Records from a data collection
Start of Block

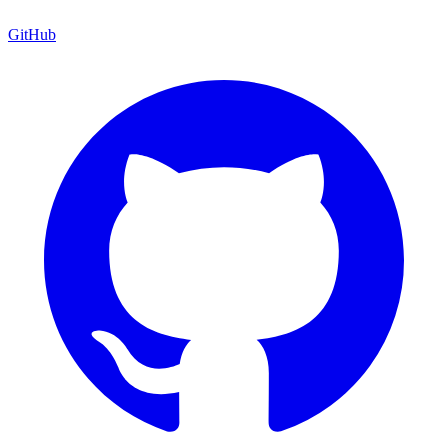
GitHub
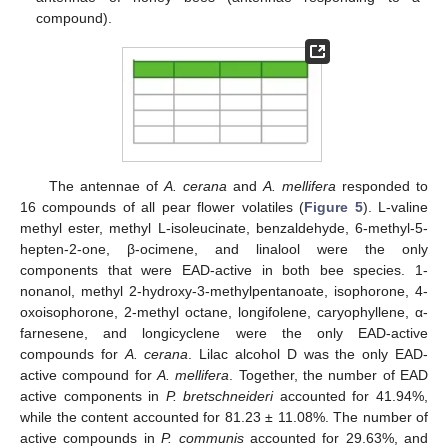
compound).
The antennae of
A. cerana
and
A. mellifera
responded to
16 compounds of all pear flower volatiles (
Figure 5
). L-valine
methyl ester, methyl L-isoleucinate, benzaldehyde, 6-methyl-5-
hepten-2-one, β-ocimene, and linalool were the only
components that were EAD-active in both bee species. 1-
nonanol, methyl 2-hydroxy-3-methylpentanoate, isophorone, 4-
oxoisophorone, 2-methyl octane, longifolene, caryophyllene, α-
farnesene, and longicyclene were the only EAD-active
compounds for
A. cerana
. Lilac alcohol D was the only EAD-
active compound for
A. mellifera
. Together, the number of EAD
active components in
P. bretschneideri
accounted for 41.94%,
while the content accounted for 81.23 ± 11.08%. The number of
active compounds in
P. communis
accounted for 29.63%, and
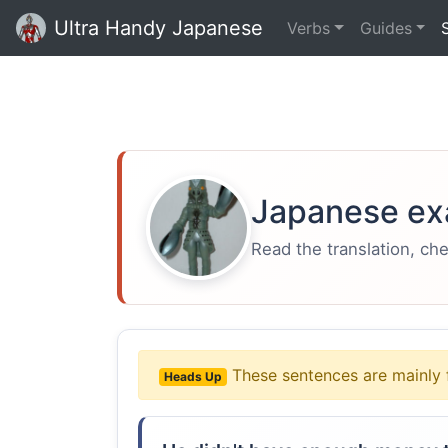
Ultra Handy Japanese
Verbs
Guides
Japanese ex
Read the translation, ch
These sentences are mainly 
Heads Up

End of Block
Start of Block

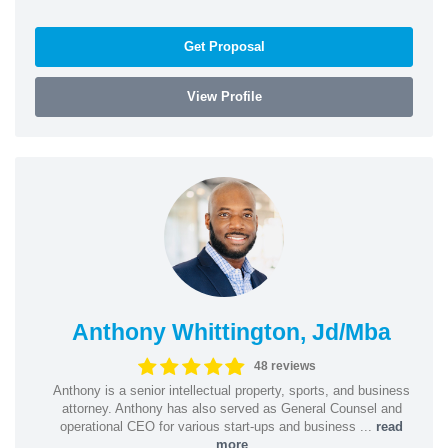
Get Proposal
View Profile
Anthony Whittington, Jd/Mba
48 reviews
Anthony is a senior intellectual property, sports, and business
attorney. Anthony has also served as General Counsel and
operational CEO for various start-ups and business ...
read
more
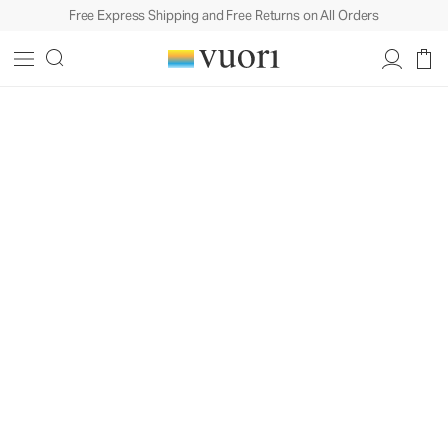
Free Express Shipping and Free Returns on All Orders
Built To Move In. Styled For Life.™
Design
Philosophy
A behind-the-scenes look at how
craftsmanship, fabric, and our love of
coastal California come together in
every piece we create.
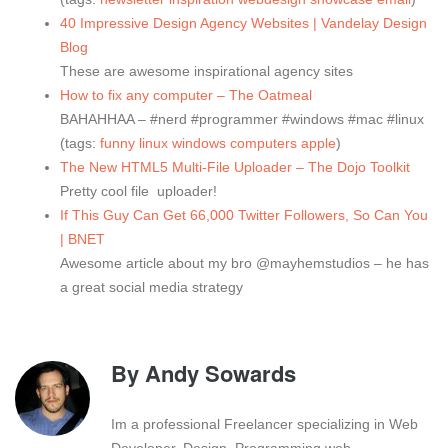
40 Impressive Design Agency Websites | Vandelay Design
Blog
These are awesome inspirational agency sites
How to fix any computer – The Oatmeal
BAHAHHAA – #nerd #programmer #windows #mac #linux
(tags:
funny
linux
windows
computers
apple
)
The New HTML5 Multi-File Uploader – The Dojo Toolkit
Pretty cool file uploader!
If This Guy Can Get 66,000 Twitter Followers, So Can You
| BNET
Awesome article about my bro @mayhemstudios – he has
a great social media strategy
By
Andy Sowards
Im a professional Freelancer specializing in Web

End of Block
Start of Block

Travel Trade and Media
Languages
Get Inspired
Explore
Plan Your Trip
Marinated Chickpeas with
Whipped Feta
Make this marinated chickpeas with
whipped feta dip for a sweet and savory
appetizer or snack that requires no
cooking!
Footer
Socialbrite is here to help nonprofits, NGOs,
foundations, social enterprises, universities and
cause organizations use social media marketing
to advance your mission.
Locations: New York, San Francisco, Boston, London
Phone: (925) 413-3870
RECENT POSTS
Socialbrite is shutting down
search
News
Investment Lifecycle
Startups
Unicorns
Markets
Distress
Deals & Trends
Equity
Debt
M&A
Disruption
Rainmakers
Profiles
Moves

End of Block

▸ Task directions
Return, word for word, the lines of the data above from the line with "These are awesome inspirational agency sites" through the line with "Pretty cool file uploader!", inclusive.

▸ Written answer
These are awesome inspirational agency sites
How to fix any computer – The Oatmeal
BAHAHHAA – #nerd #programmer #windows #mac #linux
(tags:
funny
linux
windows
computers
apple
)
The New HTML5 Multi-File Uploader – The Dojo Toolkit
Pretty cool file uploader!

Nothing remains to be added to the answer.